The United States is arguing that this law directly "imposes significant and counterproductive burdens on the federal agencies charged with enforcing the national immigration scheme, diverting resources and attention from the dangerous aliens who the federal government targets as its top enforcement priority."

The United States is also concerned that the law will inadvertently catch authorized persons, immigrants and citizens "who do not have or carry identification documents specified by the statute." and it is concerned that SB 1070 will completely ignore humanitarian concerns and disrupt the relationship between the US and Mexico."

Though I'm no legal scholar (and won't claim to be one), I read through SB1070 a few times and honestly I could find nothing to support the above claims. Rather, the bill supports already existing federal law. Now if the federal government had NO immigration policy then I could see where SB1070 could be a violation of the federal government being the supreme authority on such matters. But immigration policy exists and I can't imagine that it could possibly be wrong for a state or local government to pass a law which supports already existing federal law.

As a matter of fact, every day state and local law enforcement agencies support federal laws, do they not? An example would be existing federal drug laws. If the state and local governments were having a major problem in enforcing anti-drug laws because the federal government just sat by and did nothing (for example trafficking drugs across the border from Mexico and Canada), and the state government decided to create a law which directly supported in every way, going after drug trafficking across state borders--would the federal government intervene and say the state had no authority? In the case of drug enforcement, the federal government would have a difficult time fighting this considering the fact that it spends billions every year on drug enforcement activities including education and awareness.

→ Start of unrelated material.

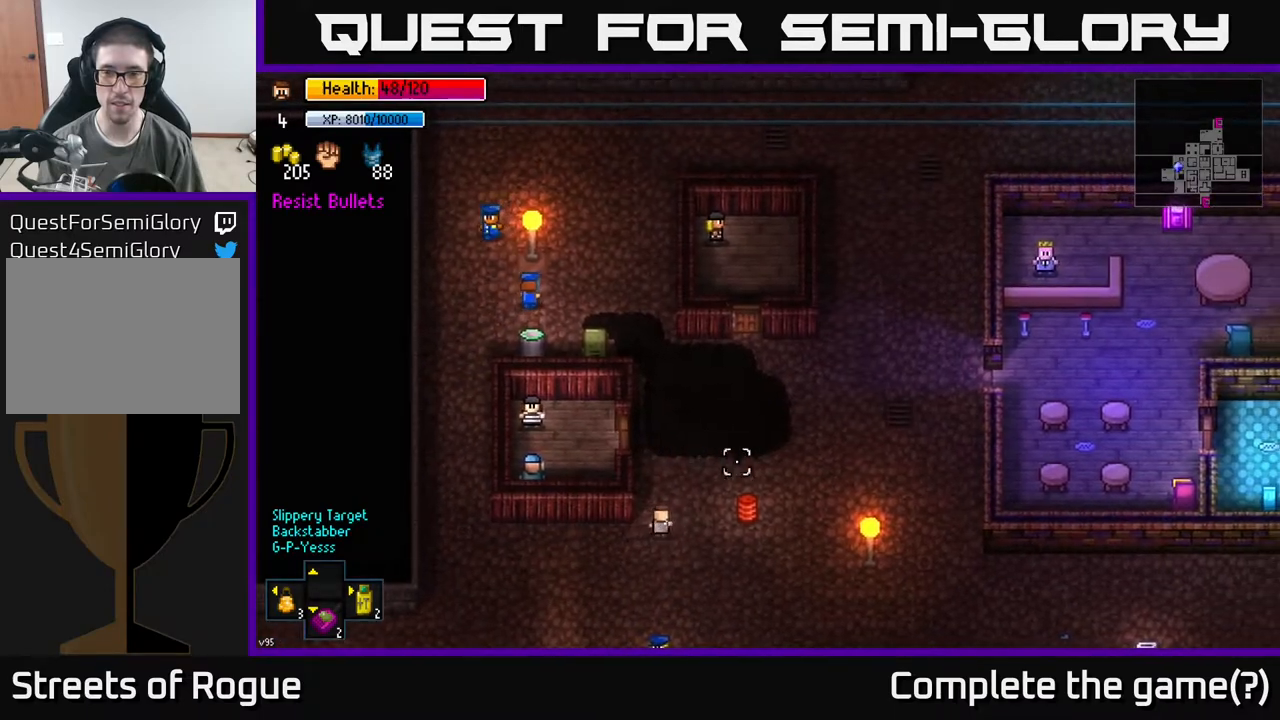
{"buttons": [], "left_stick": "center", "right_stick": "center", "events": [[100, "right_stick", "center"], [317, "left_stick", "center"]]}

So why SB 1070? Why would the federal government want the state to stand-down from upholding federal law?

Well for one, it makes those in the federal government responsible for enforcing federal law look like incompetent fools.

Second, the State of Arizona is pissing off the Mexican government (and we're not supposed to because we need them for.......?) The Mexican people as a whole are really a nice, hardworking, honest and family-oriented people, it's the government that sucks. And why do we even give a rat's ass what the Mexican government thinks of our policy? They do nothing for us, there is no benefit to us kissing their ass. Unless of course we're concerned that the corrupt Mexican government will cease its war on border gang-drug wars and illegal border crossings....and well we can see clearly that the Mexican government's alleged "enforcement" is not having much of an effect as it is.

Or third, Arizona's law is going to actually force federal agencies to work harder and smarter. I don't mean the men and women in the trenches either. I am talking about the bureaucrats who run things. The lawsuit alleges that Arizona's law is going to significantly hinder federal agencies ability to do their jobs in regards to immigration enforcement and nabbing dangerous "top priority" individuals. We've got federal agencies wanting to monitor every action of every American not to mention x-ray/strip searches of little blue haired old ladies and babies in strollers at airports but we can't control the people who cross our borders daily.

I'd say the main reason for the lawsuit is simple. The State of Arizona just made the federal government look really incompetent (not that we don't already know that). I mean a state passing its own laws UPHOLDING existing federal laws is an act of clear defiance. It says "look pal, you're not doing your job, in fact you downright suck at it, so we're going to it ourselves."

That's exactly what the State of Arizona has done here. Instead of little brother waiting for big brother to finally get the balls to take care of his responsibilities--mainly protecting little bro from being bullied and pushed around, little brother, who got tired of waiting around while he got the shit beat out of him finally said "you know what big bro, you're a weenie, I don't need you" and so he decided to take on the bully himself.